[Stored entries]
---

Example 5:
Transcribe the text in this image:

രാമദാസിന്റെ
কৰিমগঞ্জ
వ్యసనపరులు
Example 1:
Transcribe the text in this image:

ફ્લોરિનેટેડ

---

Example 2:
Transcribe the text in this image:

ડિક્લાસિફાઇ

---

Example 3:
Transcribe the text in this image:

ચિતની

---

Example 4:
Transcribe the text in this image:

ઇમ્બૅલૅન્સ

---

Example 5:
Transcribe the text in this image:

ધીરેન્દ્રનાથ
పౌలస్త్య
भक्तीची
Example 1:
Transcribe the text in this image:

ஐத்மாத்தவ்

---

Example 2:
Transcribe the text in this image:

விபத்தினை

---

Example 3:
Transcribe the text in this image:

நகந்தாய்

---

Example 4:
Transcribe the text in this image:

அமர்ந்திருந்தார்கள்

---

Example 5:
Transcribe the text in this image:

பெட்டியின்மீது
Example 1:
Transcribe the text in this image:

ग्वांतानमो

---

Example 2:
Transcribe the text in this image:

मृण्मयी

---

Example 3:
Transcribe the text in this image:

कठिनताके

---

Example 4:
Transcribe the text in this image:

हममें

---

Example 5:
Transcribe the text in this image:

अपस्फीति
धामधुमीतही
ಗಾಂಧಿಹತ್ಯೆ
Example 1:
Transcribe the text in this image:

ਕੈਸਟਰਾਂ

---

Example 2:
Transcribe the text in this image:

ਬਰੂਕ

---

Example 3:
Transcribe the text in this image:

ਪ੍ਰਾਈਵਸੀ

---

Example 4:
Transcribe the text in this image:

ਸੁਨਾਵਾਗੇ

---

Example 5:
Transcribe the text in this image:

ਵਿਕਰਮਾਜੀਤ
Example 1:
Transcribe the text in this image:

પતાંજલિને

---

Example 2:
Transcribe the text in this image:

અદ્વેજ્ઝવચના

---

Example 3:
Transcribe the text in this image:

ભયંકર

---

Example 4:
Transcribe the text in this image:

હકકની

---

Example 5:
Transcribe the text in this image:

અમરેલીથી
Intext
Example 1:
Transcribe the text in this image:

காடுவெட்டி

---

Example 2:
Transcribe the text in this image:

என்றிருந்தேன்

WHAT THE TASK REQUIRES:
Write out every entry above again, line by line, without altering any character.

RESULT OF THIS TASK:
---

Example 5:
Transcribe the text in this image:

രാമദാസിന്റെ
কৰিমগঞ্জ
వ్యసనపరులు
Example 1:
Transcribe the text in this image:

ફ્લોરિનેટેડ

---

Example 2:
Transcribe the text in this image:

ડિક્લાસિફાઇ

---

Example 3:
Transcribe the text in this image:

ચિતની

---

Example 4:
Transcribe the text in this image:

ઇમ્બૅલૅન્સ

---

Example 5:
Transcribe the text in this image:

ધીરેન્દ્રનાથ
పౌలస్త్య
भक्तीची
Example 1:
Transcribe the text in this image:

ஐத்மாத்தவ்

---

Example 2:
Transcribe the text in this image:

விபத்தினை

---

Example 3:
Transcribe the text in this image:

நகந்தாய்

---

Example 4:
Transcribe the text in this image:

அமர்ந்திருந்தார்கள்

---

Example 5:
Transcribe the text in this image:

பெட்டியின்மீது
Example 1:
Transcribe the text in this image:

ग्वांतानमो

---

Example 2:
Transcribe the text in this image:

मृण्मयी

---

Example 3:
Transcribe the text in this image:

कठिनताके

---

Example 4:
Transcribe the text in this image:

हममें

---

Example 5:
Transcribe the text in this image:

अपस्फीति
धामधुमीतही
ಗಾಂಧಿಹತ್ಯೆ
Example 1:
Transcribe the text in this image:

ਕੈਸਟਰਾਂ

---

Example 2:
Transcribe the text in this image:

ਬਰੂਕ

---

Example 3:
Transcribe the text in this image:

ਪ੍ਰਾਈਵਸੀ

---

Example 4:
Transcribe the text in this image:

ਸੁਨਾਵਾਗੇ

---

Example 5:
Transcribe the text in this image:

ਵਿਕਰਮਾਜੀਤ
Example 1:
Transcribe the text in this image:

પતાંજલિને

---

Example 2:
Transcribe the text in this image:

અદ્વેજ્ઝવચના

---

Example 3:
Transcribe the text in this image:

ભયંકર

---

Example 4:
Transcribe the text in this image:

હકકની

---

Example 5:
Transcribe the text in this image:

અમરેલીથી
Intext
Example 1:
Transcribe the text in this image:

காடுவெட்டி

---

Example 2:
Transcribe the text in this image:

என்றிருந்தேன்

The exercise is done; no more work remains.